[Body or hand keypoint data]
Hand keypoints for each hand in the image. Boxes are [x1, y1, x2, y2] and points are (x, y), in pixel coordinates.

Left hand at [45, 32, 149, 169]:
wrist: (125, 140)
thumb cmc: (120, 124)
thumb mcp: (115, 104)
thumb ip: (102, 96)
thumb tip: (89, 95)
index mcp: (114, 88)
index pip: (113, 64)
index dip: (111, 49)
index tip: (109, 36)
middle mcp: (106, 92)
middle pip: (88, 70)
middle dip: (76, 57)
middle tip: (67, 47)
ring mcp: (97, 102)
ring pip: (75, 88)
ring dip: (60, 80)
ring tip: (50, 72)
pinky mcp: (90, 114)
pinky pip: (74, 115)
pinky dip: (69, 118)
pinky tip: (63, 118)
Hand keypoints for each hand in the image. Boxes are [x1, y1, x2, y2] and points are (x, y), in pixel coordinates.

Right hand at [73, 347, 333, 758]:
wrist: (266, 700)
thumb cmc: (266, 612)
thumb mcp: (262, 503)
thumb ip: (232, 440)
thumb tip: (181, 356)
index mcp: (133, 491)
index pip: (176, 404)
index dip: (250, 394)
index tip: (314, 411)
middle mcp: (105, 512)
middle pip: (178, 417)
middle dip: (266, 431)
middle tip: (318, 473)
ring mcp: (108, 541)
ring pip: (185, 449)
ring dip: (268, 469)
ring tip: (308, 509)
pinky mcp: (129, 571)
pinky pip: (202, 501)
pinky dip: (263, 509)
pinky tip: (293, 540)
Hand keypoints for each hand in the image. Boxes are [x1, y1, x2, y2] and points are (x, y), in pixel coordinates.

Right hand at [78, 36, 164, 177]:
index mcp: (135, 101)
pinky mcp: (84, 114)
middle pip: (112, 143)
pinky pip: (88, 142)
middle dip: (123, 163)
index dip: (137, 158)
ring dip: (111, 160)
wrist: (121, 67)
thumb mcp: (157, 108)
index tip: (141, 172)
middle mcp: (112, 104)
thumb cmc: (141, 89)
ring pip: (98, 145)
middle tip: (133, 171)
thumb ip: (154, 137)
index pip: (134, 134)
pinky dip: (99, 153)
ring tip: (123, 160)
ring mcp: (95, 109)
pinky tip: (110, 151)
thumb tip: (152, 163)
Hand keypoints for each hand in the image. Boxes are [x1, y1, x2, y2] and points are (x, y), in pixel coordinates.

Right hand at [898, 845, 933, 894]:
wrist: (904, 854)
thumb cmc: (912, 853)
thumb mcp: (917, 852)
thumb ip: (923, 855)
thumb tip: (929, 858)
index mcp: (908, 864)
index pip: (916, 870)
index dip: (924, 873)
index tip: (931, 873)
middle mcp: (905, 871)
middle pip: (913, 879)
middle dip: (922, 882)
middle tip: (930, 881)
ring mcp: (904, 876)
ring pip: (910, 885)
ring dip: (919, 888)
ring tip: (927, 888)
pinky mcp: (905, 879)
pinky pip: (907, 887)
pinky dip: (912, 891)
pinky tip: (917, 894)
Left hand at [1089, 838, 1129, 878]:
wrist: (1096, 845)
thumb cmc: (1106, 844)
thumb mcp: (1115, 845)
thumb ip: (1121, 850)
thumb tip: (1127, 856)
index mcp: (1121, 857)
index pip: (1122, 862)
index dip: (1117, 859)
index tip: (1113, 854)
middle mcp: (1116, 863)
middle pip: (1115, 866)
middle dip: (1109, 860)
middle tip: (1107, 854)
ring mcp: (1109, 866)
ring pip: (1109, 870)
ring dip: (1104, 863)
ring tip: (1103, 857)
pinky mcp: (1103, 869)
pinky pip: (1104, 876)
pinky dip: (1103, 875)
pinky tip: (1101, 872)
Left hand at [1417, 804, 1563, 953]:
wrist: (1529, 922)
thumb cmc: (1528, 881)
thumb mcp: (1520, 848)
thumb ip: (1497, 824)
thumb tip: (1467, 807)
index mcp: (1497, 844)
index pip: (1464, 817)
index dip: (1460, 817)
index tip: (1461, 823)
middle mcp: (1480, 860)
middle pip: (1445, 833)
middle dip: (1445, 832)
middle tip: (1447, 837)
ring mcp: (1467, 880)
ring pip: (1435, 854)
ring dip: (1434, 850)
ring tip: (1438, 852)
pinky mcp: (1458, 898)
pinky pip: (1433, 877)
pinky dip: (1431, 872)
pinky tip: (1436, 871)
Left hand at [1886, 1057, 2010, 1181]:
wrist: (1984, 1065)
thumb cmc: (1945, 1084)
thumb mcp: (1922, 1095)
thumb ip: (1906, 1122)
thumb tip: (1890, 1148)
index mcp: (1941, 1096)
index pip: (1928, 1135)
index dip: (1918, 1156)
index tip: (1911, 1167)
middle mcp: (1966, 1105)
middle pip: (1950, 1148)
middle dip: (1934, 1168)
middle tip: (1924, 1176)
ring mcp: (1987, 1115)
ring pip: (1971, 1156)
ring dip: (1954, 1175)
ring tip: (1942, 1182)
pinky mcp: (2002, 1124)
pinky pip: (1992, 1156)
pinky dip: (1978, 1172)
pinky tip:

**WHAT IS NEEDED:** Output the records in full. Match them exactly.

**OUTPUT FOR THIS EXERCISE:**
Hand keypoints for each hand in the image. Boxes are [x1, y1, x2, y2] and points are (x, y), in pixel coordinates.

Left hand at [45, 32, 149, 169]:
wrist: (125, 140)
thumb cmc: (120, 124)
thumb mcp: (115, 104)
thumb ip: (102, 96)
thumb tip: (89, 95)
index mcp: (114, 88)
index pip: (113, 64)
index dip: (111, 49)
index tip: (109, 36)
middle mcp: (106, 92)
middle pip: (88, 70)
middle dip: (76, 57)
middle tip: (67, 47)
ring mcp: (97, 102)
ring pip: (75, 88)
ring dip: (60, 80)
ring tip: (50, 72)
pinky mcp: (90, 114)
pinky pip: (74, 115)
pinky dip: (69, 118)
pinky tip: (63, 118)
Hand keypoints for each hand in the image. Boxes are [x1, y1, x2, y2] and points are (x, y), in pixel coordinates.

Right hand at [73, 347, 333, 758]:
wrist: (266, 700)
thumb cmc: (266, 612)
thumb mcp: (262, 503)
thumb ip: (232, 440)
thumb tip: (181, 356)
index mcp: (133, 491)
index pip: (176, 404)
index dip: (250, 394)
index tip: (314, 411)
middle mcp: (105, 512)
middle pip: (178, 417)
middle dip: (266, 431)
middle tip: (318, 473)
ring mcp: (108, 541)
ring pip: (185, 449)
ring dip: (268, 469)
ring tip: (308, 509)
pinky mcp: (129, 571)
pinky pip: (202, 501)
pinky dip: (263, 509)
pinky tip: (293, 540)
Hand keypoints for each hand in the image. Boxes are [x1, y1, x2, y2] and points are (x, y), in pixel coordinates.

Right hand at [78, 36, 164, 177]:
index mcp: (135, 101)
pinky mcp: (84, 114)
middle pip: (112, 143)
pinky pip: (88, 142)
middle dip: (123, 163)
index dip: (137, 158)
ring dip: (111, 160)
wrist: (121, 67)
thumb mcp: (157, 108)
index tip: (141, 172)
middle mcp: (112, 104)
thumb cmc: (141, 89)
ring pip: (98, 145)
middle tip: (133, 171)
thumb ip: (154, 137)
index pip: (134, 134)
pinky dip: (99, 153)
ring tip: (123, 160)
ring mcp: (95, 109)
pinky tip: (110, 151)
thumb tip: (152, 163)
Hand keypoints for each hand in the image. Boxes are [x1, y1, x2, y2] and points are (x, y), in pixel coordinates.

Right hand at [898, 845, 933, 894]:
wrist: (904, 854)
thumb cmc: (912, 853)
thumb mcp: (917, 852)
thumb ip: (923, 855)
thumb tip: (929, 858)
index mcp: (908, 864)
index pip: (916, 870)
index dip: (924, 873)
index tip: (931, 873)
middle mcp: (905, 871)
middle pip: (913, 879)
middle dip: (922, 882)
middle tip: (930, 881)
ring mcp: (904, 876)
ring pip: (910, 885)
ring dip: (919, 888)
ring tip: (927, 888)
pinky mcp: (905, 879)
pinky pip: (907, 887)
pinky dip: (912, 891)
pinky tip: (917, 894)
Left hand at [1089, 838, 1129, 878]:
wrist: (1096, 845)
thumb cmc: (1106, 844)
thumb mcp: (1115, 845)
thumb ip: (1121, 850)
thumb tip: (1127, 856)
index mcp: (1121, 857)
index pip: (1122, 862)
index dip: (1117, 859)
index tip: (1113, 854)
middle mcp: (1116, 863)
middle pip: (1115, 866)
middle dip: (1109, 860)
middle tip: (1107, 854)
ring mcp: (1109, 866)
ring pip: (1109, 870)
ring dip: (1104, 863)
ring tip: (1103, 857)
pinky mcp: (1103, 869)
pinky pip: (1104, 876)
pinky dip: (1103, 875)
pinky tip: (1101, 872)
Left hand at [1417, 804, 1563, 953]:
wrist: (1529, 922)
thumb cmc: (1528, 881)
thumb mcp: (1520, 848)
thumb ip: (1497, 824)
thumb tip: (1467, 807)
index mcp: (1497, 844)
index pip: (1464, 817)
index dip: (1460, 817)
index tip: (1461, 823)
middle mcp: (1480, 860)
middle pip: (1445, 833)
middle dip: (1445, 832)
middle tip: (1447, 837)
ring mcp: (1467, 880)
ring pip: (1435, 854)
ring dip: (1434, 850)
ring tip: (1438, 852)
pinky mcp: (1458, 898)
pinky pip: (1433, 877)
pinky dip: (1431, 872)
pinky tip: (1436, 871)
Left hand at [1886, 1057, 2010, 1181]:
wrist: (1984, 1065)
thumb cmc: (1945, 1084)
thumb mcp: (1922, 1095)
thumb ip: (1906, 1122)
thumb tip: (1890, 1148)
index mcp: (1941, 1096)
index pip: (1928, 1135)
index dip: (1918, 1156)
index tip: (1911, 1167)
middle mcp: (1966, 1105)
middle pip: (1950, 1148)
middle dip: (1934, 1168)
middle tip: (1924, 1176)
ring mcp: (1987, 1115)
ring pip: (1971, 1156)
ring dip: (1954, 1175)
ring tip: (1942, 1182)
pinky mcp: (2002, 1124)
pinky pip: (1992, 1156)
pinky dip: (1978, 1172)
pinky tip:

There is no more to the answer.